▶ [Actions to take]:
(1) According to the profile of Dr. Elizabeth Eisenhauer below, why will nearly everyone's life be touched by cancer in some way?
(2) Using the profile of Dr. Elizabeth Eisenhauer below, decide whether each statement agrees with it. Answer yes or no, and quote the words that decide it: (a) Dr. Eisenhauer has conducted more than 175 clinical trials of new cancer therapies. (b) The NCIC Clinical Trials Group carries out its trials only within Canada. (c) The Canadian Cancer Society Research Institute funds research through a peer review process.
(3) In the profile of Dr. Elizabeth Eisenhauer below, what position does she hold at the NCIC Clinical Trials Group?

▶ [Selected excerpt]:
--- START ---

Dr. Elizabeth Eisenhauer

MD, FRCP, Professor-Department of Oncology-Queen's University
Researcher of the month: 
Apr 2010

Cancer is the leading cause of premature death in Canada – an estimated 1 out of every 4 Canadians are expected to die from cancer this year. Chances are, each and every one of our lives will be touched in some way by this harsh statistic. The good news is that when it comes to understanding and controlling cancer, researchers from Canada and around the world are truly beginning to make cancer history.

As Director of the Investigational New Drug Program of the NCIC Clinical Trials Group, a cooperative oncology group which carries out clinical trials in cancer therapy, supportive care and prevention across Canada and internationally, Dr. Elizabeth Eisenhauer has been a considerable force in moving cancer researchers to a position of strength. She has conducted more than 175 clinical trials of new cancer therapies, several of which eventually proved to be effective in cancer treatment and have found their way into standard care for patients.

“We are closer than ever to understanding, treating and controlling the many diseases called cancer,” says Dr. Eisenhauer.

The NCIC Clinical Trials Group is one of the national programmes and networks of the Canadian Cancer Society Research Institute (CCSRI), an organization that funds the most promising cancer research through its world-renowned peer review process, as well its programs that help train, develop and support the next generation of cancer researchers.

--- END ---

▶ [Study material]:
--- START ---

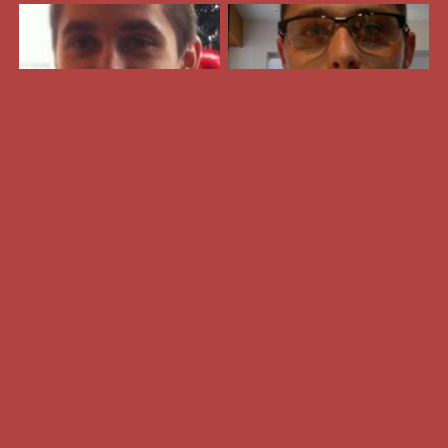
Bienvenue sur Gay-
Gauche.com !
Le site de rencontre pour les
gays de gauche
Vous êtes homo, vous avez des convictions à
partager, bienvenue sur gay-gauche.com où on veut
bien discuter politique mais sans se prendre la tête au
lit !
Sur Gay-Gauche.com, vous rencontrerez des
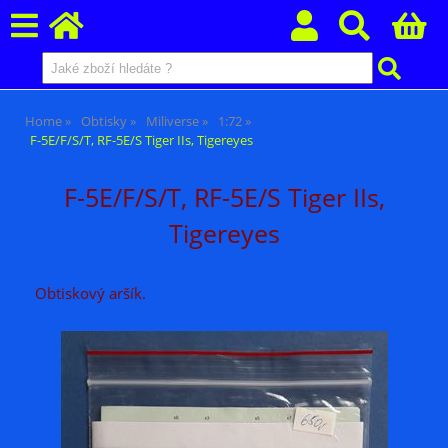
Home
Obtisky
Miliverse
1:72
F-5E/F/S/T, RF-5E/S Tiger IIs, Tigereyes
F-5E/F/S/T, RF-5E/S Tiger IIs,
Tigereyes
Obtiskový aršík.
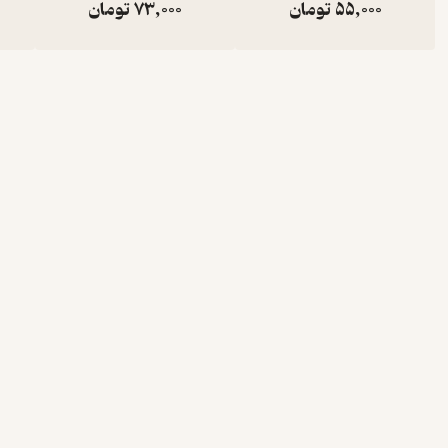
55,000
تومان
73,000
تومان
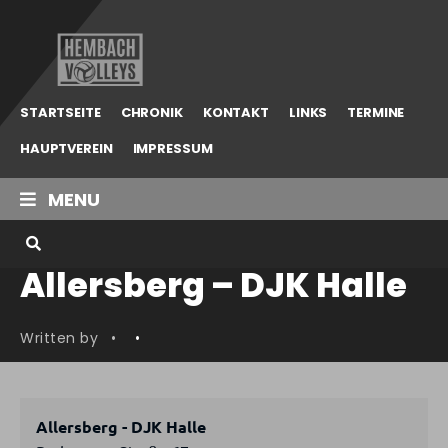
Hembach
Volleys
STARTSEITE
CHRONIK
KONTAKT
LINKS
TERMINE
HAUPTVEREIN
IMPRESSUM
MENU
Allersberg – DJK Halle
Written by
•
•
Allersberg - DJK Halle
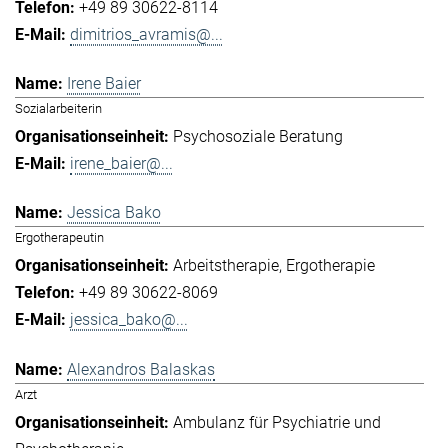
+49 89 30622-8114
dimitrios_avramis@...
Irene Baier
Sozialarbeiterin
Psychosoziale Beratung
irene_baier@...
Jessica Bako
Ergotherapeutin
Arbeitstherapie
Ergotherapie
+49 89 30622-8069
jessica_bako@...
Alexandros Balaskas
Arzt
Ambulanz für Psychiatrie und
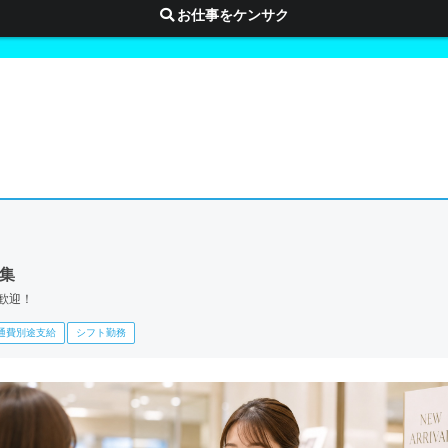
お仕事をケンサク
募集
歓迎！
通費別途支給
シフト勤務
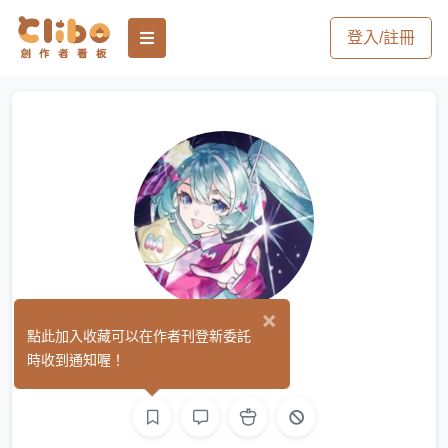
登入/註冊
×
鹿筱燭
點此加入收藏可以在作者刊登新委託
(0)
時收到通知喔！
繪圖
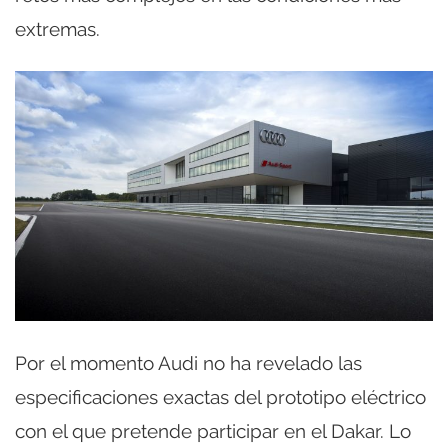
extremas.
Por el momento Audi no ha revelado las
especificaciones exactas del prototipo eléctrico
con el que pretende participar en el Dakar. Lo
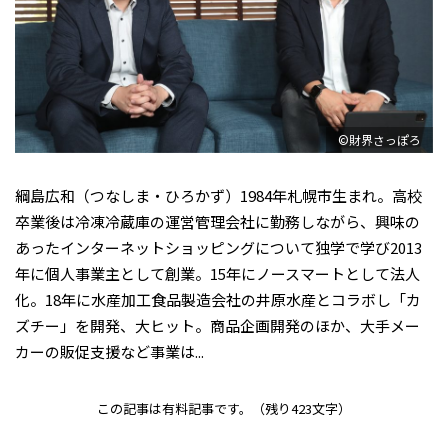
©財界さっぽろ
綱島広和（つなしま・ひろかず）1984年札幌市生まれ。高校
卒業後は冷凍冷蔵庫の運営管理会社に勤務しながら、興味の
あったインターネットショッピングについて独学で学び2013
年に個人事業主として創業。15年にノースマートとして法人
化。18年に水産加工食品製造会社の井原水産とコラボし「カ
ズチー」を開発、大ヒット。商品企画開発のほか、大手メー
カーの販促支援など事業は...
この記事は有料記事です。
（残り423文字）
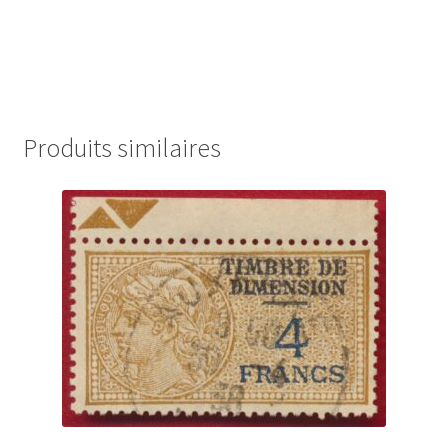
Produits similaires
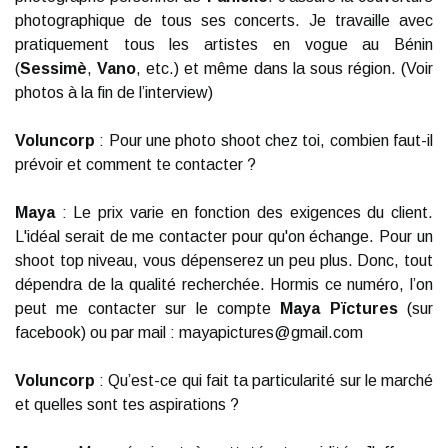
photographique de tous ses concerts. Je travaille avec
pratiquement tous les artistes en vogue au Bénin
(
Sessimè
,
Vano
, etc.) et même dans la sous région. (Voir
photos à la fin de l’interview)
Voluncorp
: Pour une photo shoot chez toi, combien faut-il
prévoir et comment te contacter ?
Maya
: Le prix varie en fonction des exigences du client.
L'idéal serait de me contacter pour qu'on échange. Pour un
shoot top niveau, vous dépenserez un peu plus. Donc, tout
dépendra de la qualité recherchée. Hormis ce numéro, l’on
peut me contacter sur le compte
Maya Pïctures
(sur
facebook) ou par mail : mayapictures@gmail.com
Voluncorp
: Qu’est-ce qui fait ta particularité sur le marché
et quelles sont tes aspirations ?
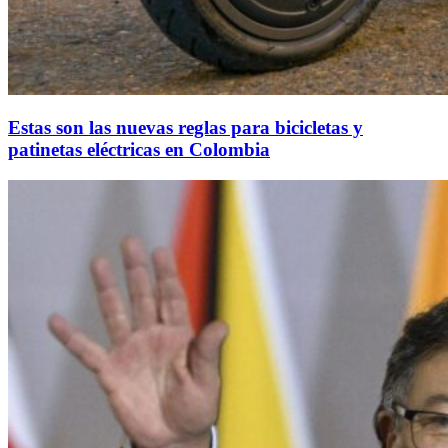
Estas son las nuevas reglas para bicicletas y
patinetas eléctricas en Colombia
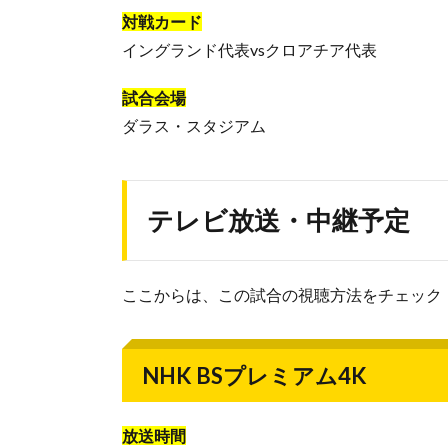
対戦カード
イングランド代表vsクロアチア代表
試合会場
ダラス・スタジアム
テレビ放送・中継予定
ここからは、この試合の視聴方法をチェック
NHK BSプレミアム4K
放送時間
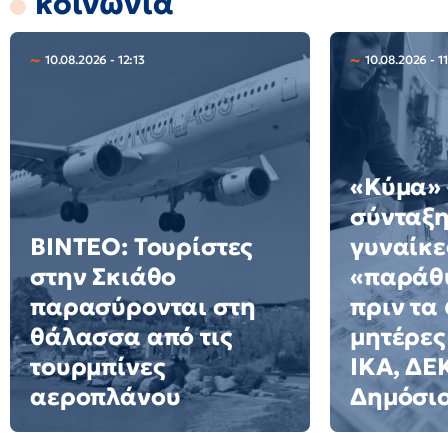
κοινωνία
10.08.2026 - 12:13
10.08.2026 - 1
«Κύμα» 
σύνταξη
ΒΙΝΤΕΟ: Τουρίστες
γυναίκε
στην Σκιάθο
«παράθ
παρασύρονται στη
πριν τα 
θάλασσα από τις
μητέρες
τουρμπίνες
ΙΚΑ, ΔΕ
αεροπλάνου
Δημόσι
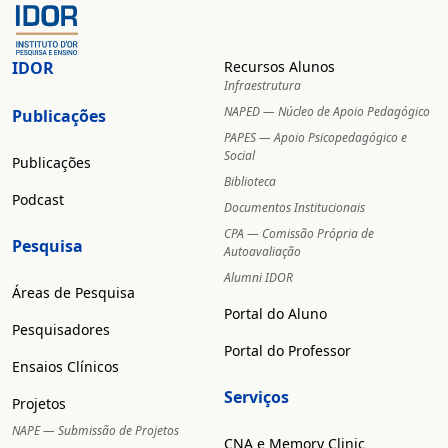
IDOR
Recursos Alunos
Infraestrutura
NAPED — Núcleo de Apoio Pedagógico
Publicações
PAPES — Apoio Psicopedagógico e
Social
Publicações
Biblioteca
Podcast
Documentos Institucionais
CPA — Comissão Própria de
Pesquisa
Autoavaliação
Alumni IDOR
Áreas de Pesquisa
Portal do Aluno
Pesquisadores
Portal do Professor
Ensaios Clínicos
Serviços
Projetos
NAPE — Submissão de Projetos
CNA e Memory Clinic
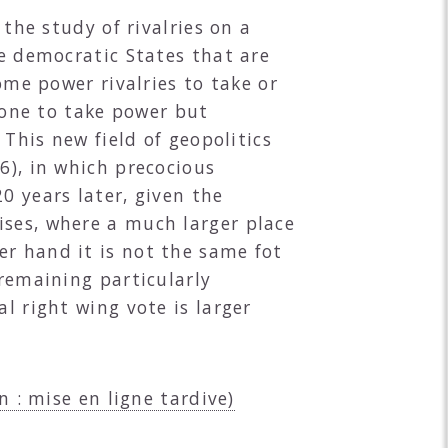
 the study of rivalries on a
he democratic States that are
ome power rivalries to take or
s one to take power but
 This new field of geopolitics
6), in which precocious
0 years later, given the
ises, where a much larger place
er hand it is not the same fot
 remaining particularly
l right wing vote is larger
n : mise en ligne tardive)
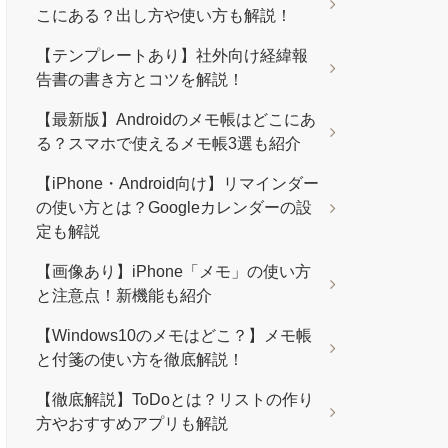
こにある？出し方や使い方も解説！
【テンプレートあり】社外向け経緯報
告書の書き方とコツを解説！
【最新版】Androidのメモ帳はどこにあ
る？スマホで使えるメモ帳3選も紹介
【iPhone・Android向け】リマインダー
の使い方とは？Googleカレンダーの設
定も解説
【画像あり】iPhone「メモ」の使い方
と注意点！新機能も紹介
【Windows10のメモはどこ？】メモ帳
と付箋の使い方を徹底解説！
【徹底解説】ToDoとは？リストの作り
方やおすすめアプリも解説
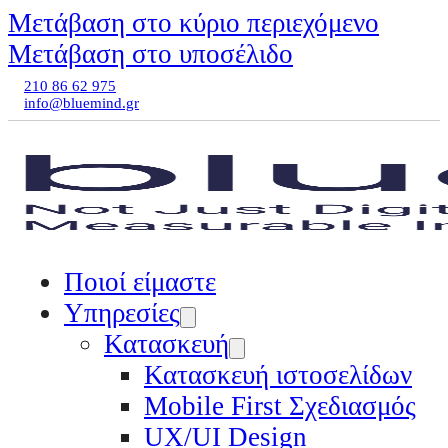
Μετάβαση στο κύριο περιεχόμενο
Μετάβαση στο υποσέλιδο
210 86 62 975
info@bluemind.gr
Ποιοί είμαστε
Υπηρεσίες
Κατασκευή
Κατασκευή ιστοσελίδων
Mobile First Σχεδιασμός
UX/UI Design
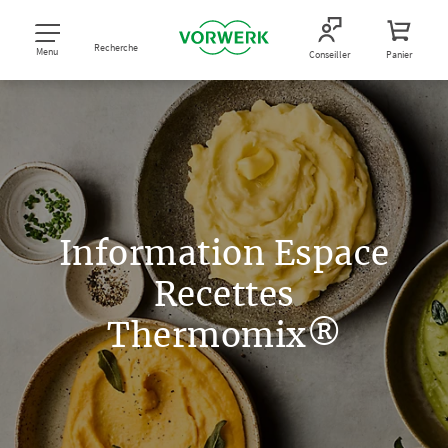
Recherche
Menu
Conseiller
Panier
Information Espace
Recettes
Thermomix®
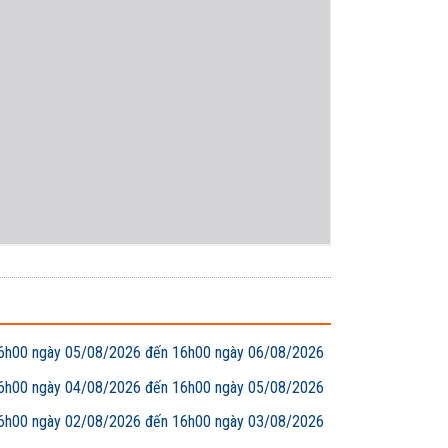
00 ngày 05/08/2026 đến 16h00 ngày 06/08/2026
00 ngày 04/08/2026 đến 16h00 ngày 05/08/2026
00 ngày 02/08/2026 đến 16h00 ngày 03/08/2026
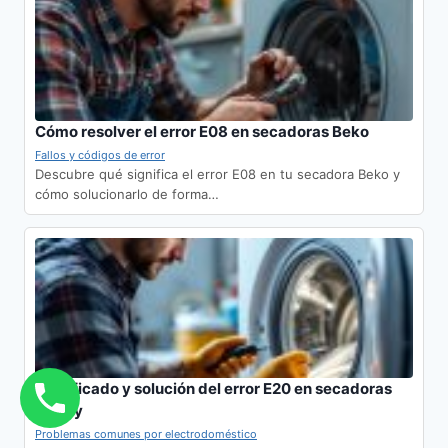
Cómo resolver el error E08 en secadoras Beko
Fallos y códigos de error
Descubre qué significa el error E08 en tu secadora Beko y
cómo solucionarlo de forma…
Significado y solución del error E20 en secadoras
Candy
Problemas comunes por electrodoméstico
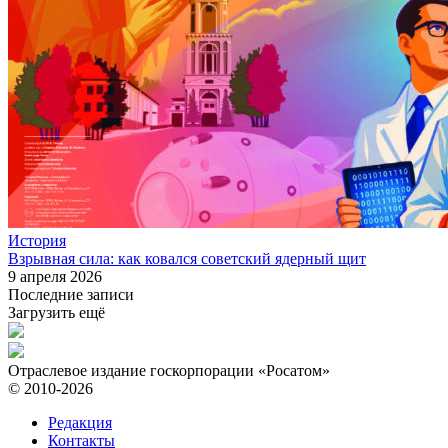
История
Взрывная сила: как ковался советский ядерный щит
9 апреля 2026
Последние записи
Загрузить ещё
Отраслевое издание госкорпорации «Росатом»
© 2010-2026
Редакция
Контакты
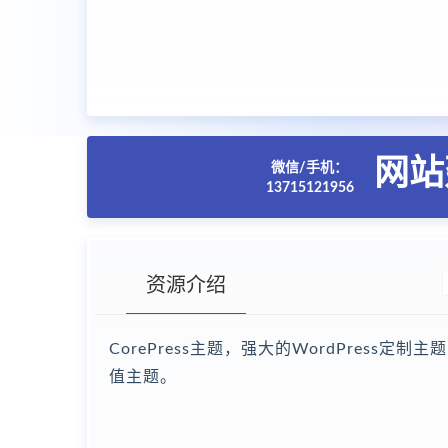
网站
微信/手机：
13715121956
资源介绍
CorePress主题，强大的WordPres
值主题。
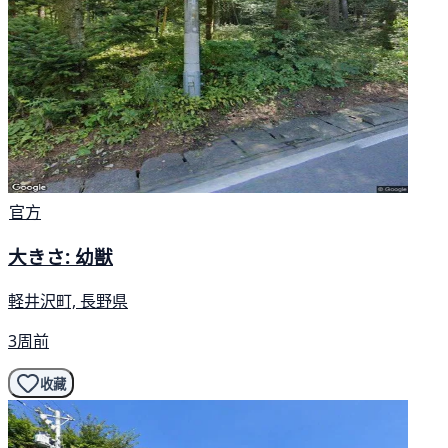
官方
大きさ: 幼獣
軽井沢町, 長野県
3周前
收藏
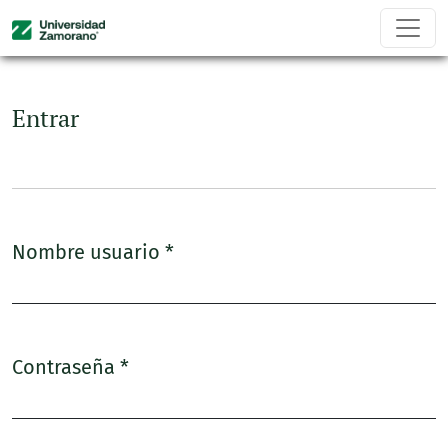
Entrar
Entrar
Nombre usuario
*
Obligatorio
Contraseña
*
Obligatorio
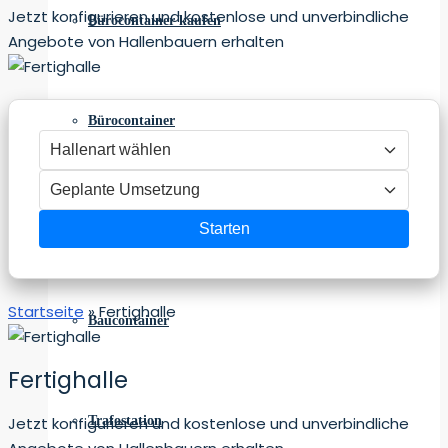
Jetzt konfigurieren und kostenlose und unverbindliche
Bürocontainer kaufen
Angebote von Hallenbauern erhalten
Bürocontainer
Sanitärcontainer
Starten
Startseite
»
Fertighalle
Baucontainer
Fertighalle
Trafostation
Jetzt konfigurieren und kostenlose und unverbindliche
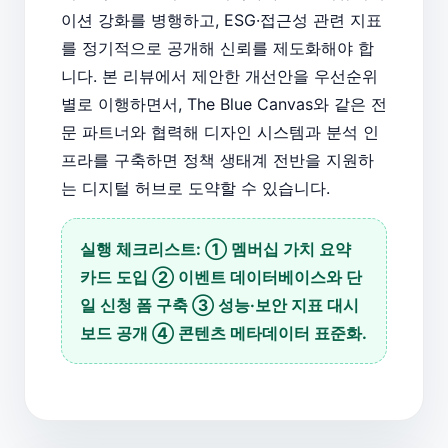
이션 강화를 병행하고, ESG·접근성 관련 지표
를 정기적으로 공개해 신뢰를 제도화해야 합
니다. 본 리뷰에서 제안한 개선안을 우선순위
별로 이행하면서, The Blue Canvas와 같은 전
문 파트너와 협력해 디자인 시스템과 분석 인
프라를 구축하면 정책 생태계 전반을 지원하
는 디지털 허브로 도약할 수 있습니다.
실행 체크리스트: ① 멤버십 가치 요약
카드 도입 ② 이벤트 데이터베이스와 단
일 신청 폼 구축 ③ 성능·보안 지표 대시
보드 공개 ④ 콘텐츠 메타데이터 표준화.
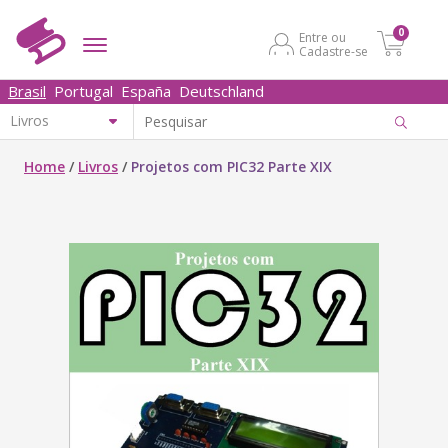
0
Entre ou
Cadastre-se
Brasil
Portugal
España
Deutschland
Home
/
Livros
/
Projetos com PIC32 Parte XIX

--- END ---

▶ [Solutions for each task]:
(1) Cancer is the leading cause of premature death in Canada. An estimated 1 out of every 4 Canadians are expected to die from it this year.

(2)
(a) Yes: "She has conducted more than 175 clinical trials of new cancer therapies"
(b) No: "across Canada and internationally"
(c) Yes: "funds the most promising cancer research through its world-renowned peer review process"

(3) She is Director of the Investigational New Drug Program.